- Set exercise: Reproduce everything from the line containing "country: Argentina" down to the line containing "genus: Scaevola", replacing "locality" with "site" and leaving all else unchanged.

- Extracted records:
** begin **
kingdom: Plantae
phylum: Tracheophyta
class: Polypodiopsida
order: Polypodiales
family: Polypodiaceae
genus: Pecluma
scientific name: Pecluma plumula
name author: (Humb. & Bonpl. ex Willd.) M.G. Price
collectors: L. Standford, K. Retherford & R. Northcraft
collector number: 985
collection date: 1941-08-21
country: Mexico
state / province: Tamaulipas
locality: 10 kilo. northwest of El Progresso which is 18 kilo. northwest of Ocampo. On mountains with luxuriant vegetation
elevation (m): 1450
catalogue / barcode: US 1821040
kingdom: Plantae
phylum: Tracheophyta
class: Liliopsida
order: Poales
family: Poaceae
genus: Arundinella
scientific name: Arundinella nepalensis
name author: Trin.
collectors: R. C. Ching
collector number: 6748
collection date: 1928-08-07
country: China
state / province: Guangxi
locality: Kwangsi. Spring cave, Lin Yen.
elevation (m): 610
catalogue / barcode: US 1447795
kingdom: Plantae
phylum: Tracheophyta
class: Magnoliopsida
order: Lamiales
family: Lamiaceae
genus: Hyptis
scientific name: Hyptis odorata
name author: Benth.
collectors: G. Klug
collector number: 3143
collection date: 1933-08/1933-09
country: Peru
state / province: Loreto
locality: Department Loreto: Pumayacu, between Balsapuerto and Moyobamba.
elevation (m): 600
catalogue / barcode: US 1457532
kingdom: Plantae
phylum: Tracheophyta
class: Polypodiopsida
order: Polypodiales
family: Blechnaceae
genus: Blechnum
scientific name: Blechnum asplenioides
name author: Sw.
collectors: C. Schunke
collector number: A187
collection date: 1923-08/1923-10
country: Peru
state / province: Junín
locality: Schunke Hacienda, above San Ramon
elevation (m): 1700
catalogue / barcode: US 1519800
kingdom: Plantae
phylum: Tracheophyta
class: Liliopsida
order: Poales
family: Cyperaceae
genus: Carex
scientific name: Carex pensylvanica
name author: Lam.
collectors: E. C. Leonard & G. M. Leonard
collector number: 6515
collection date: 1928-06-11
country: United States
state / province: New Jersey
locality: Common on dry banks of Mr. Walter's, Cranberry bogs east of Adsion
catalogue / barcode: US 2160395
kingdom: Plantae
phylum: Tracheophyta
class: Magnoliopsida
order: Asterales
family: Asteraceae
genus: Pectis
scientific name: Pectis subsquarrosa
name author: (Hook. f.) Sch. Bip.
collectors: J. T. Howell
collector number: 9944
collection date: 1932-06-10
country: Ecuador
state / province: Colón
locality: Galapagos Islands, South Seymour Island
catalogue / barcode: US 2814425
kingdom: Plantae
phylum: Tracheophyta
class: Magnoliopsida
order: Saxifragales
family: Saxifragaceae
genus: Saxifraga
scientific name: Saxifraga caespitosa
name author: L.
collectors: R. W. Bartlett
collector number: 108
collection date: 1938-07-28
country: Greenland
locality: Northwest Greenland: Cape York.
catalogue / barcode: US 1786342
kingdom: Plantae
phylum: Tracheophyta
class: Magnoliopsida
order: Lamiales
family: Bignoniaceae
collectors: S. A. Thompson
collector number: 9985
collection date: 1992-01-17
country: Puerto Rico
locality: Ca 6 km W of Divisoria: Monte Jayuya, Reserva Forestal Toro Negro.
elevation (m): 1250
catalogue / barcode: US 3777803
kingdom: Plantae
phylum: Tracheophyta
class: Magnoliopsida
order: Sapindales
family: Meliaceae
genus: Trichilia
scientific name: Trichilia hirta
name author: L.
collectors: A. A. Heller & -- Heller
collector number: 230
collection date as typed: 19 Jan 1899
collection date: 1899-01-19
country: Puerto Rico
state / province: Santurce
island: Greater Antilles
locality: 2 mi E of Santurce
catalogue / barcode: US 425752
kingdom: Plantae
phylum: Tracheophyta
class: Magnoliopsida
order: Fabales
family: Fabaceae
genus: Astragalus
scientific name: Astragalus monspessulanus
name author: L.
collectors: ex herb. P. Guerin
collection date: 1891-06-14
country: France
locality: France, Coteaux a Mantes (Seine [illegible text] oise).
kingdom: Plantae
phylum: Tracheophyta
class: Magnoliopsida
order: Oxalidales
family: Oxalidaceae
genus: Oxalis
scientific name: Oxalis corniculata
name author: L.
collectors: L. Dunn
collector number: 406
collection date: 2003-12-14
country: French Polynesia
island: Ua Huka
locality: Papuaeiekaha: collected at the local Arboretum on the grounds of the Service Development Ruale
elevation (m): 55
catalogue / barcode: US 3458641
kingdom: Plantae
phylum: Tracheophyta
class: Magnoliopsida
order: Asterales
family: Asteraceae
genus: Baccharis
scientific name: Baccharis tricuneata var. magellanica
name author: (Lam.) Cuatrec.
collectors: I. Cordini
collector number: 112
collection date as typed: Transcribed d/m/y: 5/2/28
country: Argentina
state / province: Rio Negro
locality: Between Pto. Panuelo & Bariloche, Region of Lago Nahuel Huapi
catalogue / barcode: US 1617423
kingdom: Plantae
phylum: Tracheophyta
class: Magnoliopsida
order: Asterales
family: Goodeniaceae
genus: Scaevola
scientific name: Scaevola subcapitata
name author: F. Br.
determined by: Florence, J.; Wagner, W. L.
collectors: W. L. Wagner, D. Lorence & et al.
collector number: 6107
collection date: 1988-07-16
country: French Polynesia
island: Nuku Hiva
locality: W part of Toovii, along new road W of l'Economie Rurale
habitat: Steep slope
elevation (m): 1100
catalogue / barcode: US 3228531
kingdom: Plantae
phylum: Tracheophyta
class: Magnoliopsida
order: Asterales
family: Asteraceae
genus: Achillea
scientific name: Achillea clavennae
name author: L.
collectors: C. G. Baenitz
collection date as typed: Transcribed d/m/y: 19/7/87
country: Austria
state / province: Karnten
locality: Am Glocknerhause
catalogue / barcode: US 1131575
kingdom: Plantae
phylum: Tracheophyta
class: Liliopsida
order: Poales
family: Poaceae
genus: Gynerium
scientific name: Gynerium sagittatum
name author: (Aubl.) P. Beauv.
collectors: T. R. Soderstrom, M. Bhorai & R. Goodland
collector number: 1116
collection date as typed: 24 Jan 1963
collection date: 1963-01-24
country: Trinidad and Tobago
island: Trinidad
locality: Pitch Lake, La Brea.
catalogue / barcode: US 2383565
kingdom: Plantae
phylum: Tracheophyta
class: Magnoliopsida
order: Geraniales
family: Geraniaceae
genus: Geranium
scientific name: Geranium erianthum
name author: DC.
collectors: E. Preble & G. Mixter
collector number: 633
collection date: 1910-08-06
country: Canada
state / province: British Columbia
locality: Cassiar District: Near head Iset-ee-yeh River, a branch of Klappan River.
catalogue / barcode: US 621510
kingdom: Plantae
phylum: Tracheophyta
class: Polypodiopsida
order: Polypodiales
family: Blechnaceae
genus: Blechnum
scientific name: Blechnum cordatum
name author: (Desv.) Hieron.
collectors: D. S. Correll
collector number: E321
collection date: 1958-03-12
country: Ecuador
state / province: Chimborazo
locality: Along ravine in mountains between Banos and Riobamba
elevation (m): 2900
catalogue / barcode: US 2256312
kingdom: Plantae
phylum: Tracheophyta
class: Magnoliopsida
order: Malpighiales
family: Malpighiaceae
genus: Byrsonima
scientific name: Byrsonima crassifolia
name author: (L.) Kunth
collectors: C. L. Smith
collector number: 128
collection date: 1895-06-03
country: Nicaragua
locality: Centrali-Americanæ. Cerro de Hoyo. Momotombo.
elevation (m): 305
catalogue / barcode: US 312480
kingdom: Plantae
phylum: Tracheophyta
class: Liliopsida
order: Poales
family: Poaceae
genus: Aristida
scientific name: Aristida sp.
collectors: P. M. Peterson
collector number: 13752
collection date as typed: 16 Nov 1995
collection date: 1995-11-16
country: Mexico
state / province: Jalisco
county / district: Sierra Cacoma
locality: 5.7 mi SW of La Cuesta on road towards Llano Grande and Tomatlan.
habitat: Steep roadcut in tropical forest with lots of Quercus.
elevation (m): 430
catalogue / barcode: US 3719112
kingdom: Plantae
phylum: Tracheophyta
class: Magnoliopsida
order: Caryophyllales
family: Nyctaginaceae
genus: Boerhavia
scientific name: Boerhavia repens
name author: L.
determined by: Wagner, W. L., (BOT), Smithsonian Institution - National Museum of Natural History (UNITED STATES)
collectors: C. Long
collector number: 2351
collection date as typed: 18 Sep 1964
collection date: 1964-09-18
** end **
- Task solution:
country: Argentina
state / province: Rio Negro
site: Between Pto. Panuelo & Bariloche, Region of Lago Nahuel Huapi
catalogue / barcode: US 1617423
kingdom: Plantae
phylum: Tracheophyta
class: Magnoliopsida
order: Asterales
family: Goodeniaceae
genus: Scaevola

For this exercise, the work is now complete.